Die Bevölkerungsdemographie
Die Lebenserwartung liegt unter anderem wegen der medizinischen Versorgung bei 55 Jahren. Eine haitianische Frau bekommt im Durchschnitt 5 Kinder bei einer hohen Sterblichkeitsrate von 54%. Wegen diesem steten Nachwuchs bemisst sich das jährliche Bevölkerungswachstum auf ca. 2,3%.

Die Abholzung
Die hohe Bevölkerungsrate von 299 Einwohnern pro km (zum Vergleich Luxemburg mit 183/km²) trägt dazu bei, dass die hauptsächlich landwirtschaftlich arbeitenden Bewohner Haitis, ihre große Familien kaum ernähren können. Immer mehr Land wird brandgerodet. Deshalb gibt es in Haiti mittlerweile weniger als 2% Wald. Noch in den 60ern waren es 20%, weil die Kaffeeproduktion den Schatten von Bäumen brauchte. Als der Weltmarktpreis von Kaffee fiel, wurden stattdessen lieber die Felder gerodet und Yam, Maniok und Kartoffeln angebaut.
Die durch die Brandrodung entstandene Holzkohle wird zu einem guten Preis verkauft. Der entstandene Ackerboden ist nur das erste Jahr nach der Brandrodung fruchtbar, aber dem dritten Jahr ist er wertlos. Auch andere Böden, die nicht brandgerodet wurden, werden mit der Zeit ausgelaugt. Wegen dem hohen Bedarf, wird dem wenigen Boden pro Familie keine Zeit gelassen um sich zu erholen. Er wird trocken und kann den jährlichen Zyklonen nicht standhalten.

Wasserversorgung
Problematisch ist das für die Wasserversorgung. Die Bäume, die das Wasser durch ihre Wurzeln in den Boden leiten würden, fehlen nun. Ohne die schützenden Bäume und Pflanzen prallt das Regenwasser auf die trockene Erde und schwemmt sie mit sich, so dass nur der nackte Stein übrig bleibt. Regen und Erde werden zu gefährlichen Flutwellen, die das Land überschwemmen. Die Lebensgrundlage Wasser wird zur tödlichen Gefahr.
Trotz der Fluten wird das Wasser in Haiti knapp.
Ohne die leitenden Wurzeln der Bäume kommt der Regen nicht mehr im Boden an, die Quellen versiegen und die Flüsse trocken aus.
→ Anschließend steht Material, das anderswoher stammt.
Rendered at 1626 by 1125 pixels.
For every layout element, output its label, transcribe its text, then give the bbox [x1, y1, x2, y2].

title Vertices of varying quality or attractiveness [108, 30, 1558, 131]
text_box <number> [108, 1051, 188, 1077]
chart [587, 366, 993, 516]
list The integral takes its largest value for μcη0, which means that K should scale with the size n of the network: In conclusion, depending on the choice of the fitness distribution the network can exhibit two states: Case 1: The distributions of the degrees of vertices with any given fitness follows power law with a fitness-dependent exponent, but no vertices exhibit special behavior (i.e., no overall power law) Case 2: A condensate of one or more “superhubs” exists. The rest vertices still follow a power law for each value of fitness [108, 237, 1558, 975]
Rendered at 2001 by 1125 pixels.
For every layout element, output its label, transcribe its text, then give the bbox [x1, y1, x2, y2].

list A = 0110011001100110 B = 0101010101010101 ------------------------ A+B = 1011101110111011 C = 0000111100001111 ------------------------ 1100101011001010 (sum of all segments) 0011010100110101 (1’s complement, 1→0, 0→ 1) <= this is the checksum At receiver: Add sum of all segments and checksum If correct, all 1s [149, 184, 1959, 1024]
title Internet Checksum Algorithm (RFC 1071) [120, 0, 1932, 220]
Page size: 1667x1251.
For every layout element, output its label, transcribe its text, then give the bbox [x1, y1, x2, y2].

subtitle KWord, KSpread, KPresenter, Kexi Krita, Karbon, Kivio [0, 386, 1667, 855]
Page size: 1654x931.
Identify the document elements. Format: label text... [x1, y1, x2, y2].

Daraus erfolgt, dass die Felder nicht bestellt werden können und sich die Nahrungssituation weiter verschlechtert.

Urbanisierung
Weil auf dem Land die Versorgung nicht gewährleistet ist und es vor allem kaum Arbeitsplätze gibt, versuchen viele Haitianer in der Hauptstadt unterzukommen. Von den ca. 9 Mio. Haitianern lebt über ein Drittel in Port-au-Prince in der Hoffnung dort zu mehr Reichtum zu kommen. Die einst schöne Stadt wird zum Slum, in dem das Leben unerträglich wird. In dem Menschen sich kaum ernähren können und in Zelten und Hütten leben. Ohne Wasser, Strom, Sanitäranlagen oder Müllbeseitigung. Ab da geht es dann nur noch ums Überleben von dem heutigen Tag auf den staubigen Straßen Port-au-Princes.

Das Klima
Gerade in Port-au-Prince ist das Klima kaum auszuhalten. Es ist drückend heiss, zum Atmen ist die Lust zu dick und jeder Schritt wird zur Anstrengung. Obwohl die Autos ausnahmslos Geländewagen sind, kommt man auf den holperigen Straßen kaum vorwärts. Das und der ewige Stau bedingen, dass man für alles Stunden einplanen muss.
Auf dem Land ist es dafür recht angenehm. Die kühle Luft von Meer und die Höhe der Berge lassen das einen die feuchtwarme Atmosphäre sehr viel besser ertragen.